Meatless Monday: dietary requirements

It’s only been 9 months since I stopped eating meat, so I am still learning and experimenting with my diet. As October is Vegetarian month, I thought it the perfect time to discuss this on the blog. Follow along every Monday while I gather more information, try new recipes and more!

Vegetarianism takes planning

While there are certainly many benefits to a meatless diet, there are also certain aspects to take into consideration (like meeting all my nutrient and energy needs). Lucky for me, I work in an office full of Dietitians. Lucky for you, I’m willing to share!

I started out by asking Dena Ferretti, RD what nutrients to be aware of. First she notes,

Lacto-ovo vegetarians consume some animal products (eggs and dairy), so the risk of a vitamin or mineral deficiency is lower. However for individuals who choose a vegan lifestyle, they are more at risk of being deficient in Vitamin B12, Iron, Calcium, Vit D and Zinc, and without careful planning Vegans can be deficient in the essential amino acids that come from proteins.

Here’s how you can better meet those dietary requirements:

Vitamin B12: consume fortified products such as soy or nut milks, breakfast cereals, or Red Star nutritional yeast (not all nutritional yeasts are fortified).

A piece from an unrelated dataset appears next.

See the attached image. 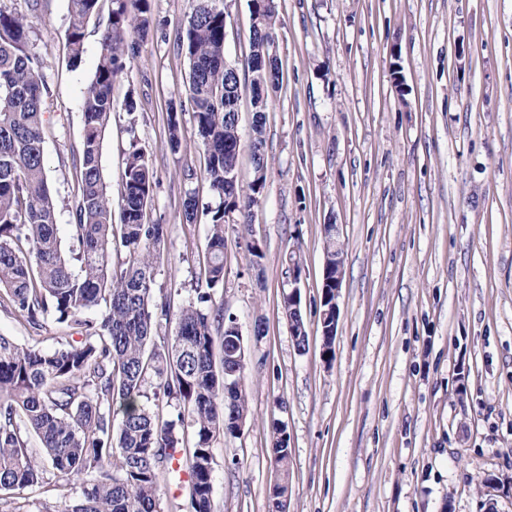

Iron: There are two forms of iron- heme which is found in animal sources and non-heme found in plant-based sources— legumes, nuts and seeds, whole-grain breads, dark green vegetables, blackstrap molasses and dried fruits. In order for the body to utilize non-heme iron, pair these foods with vitamin c rich foods.

Calcium: If you’re vegetarian, consume milk, yogurt and cheese. If you’re vegan, try calcium-set tofu, calcium-fortified soy or nut beverages, calcium-fortified orange juice, Chinese cabbage, kale and broccoli.

Vitamin D: There are very few dietary sources of vitamin D. If you don’t use margarine or milk in your diet, Dena highly recommends taking a supplement.

Zinc: While plant-based proteins, such as legumes, nuts and seeds, are incomplete (meaning they don’t contain all 9 essential amino acids); pairing them with grains and other plant sources will form a complete protein. For example: beans and rice, hummus and pita, quinoa with chopped almonds, etc.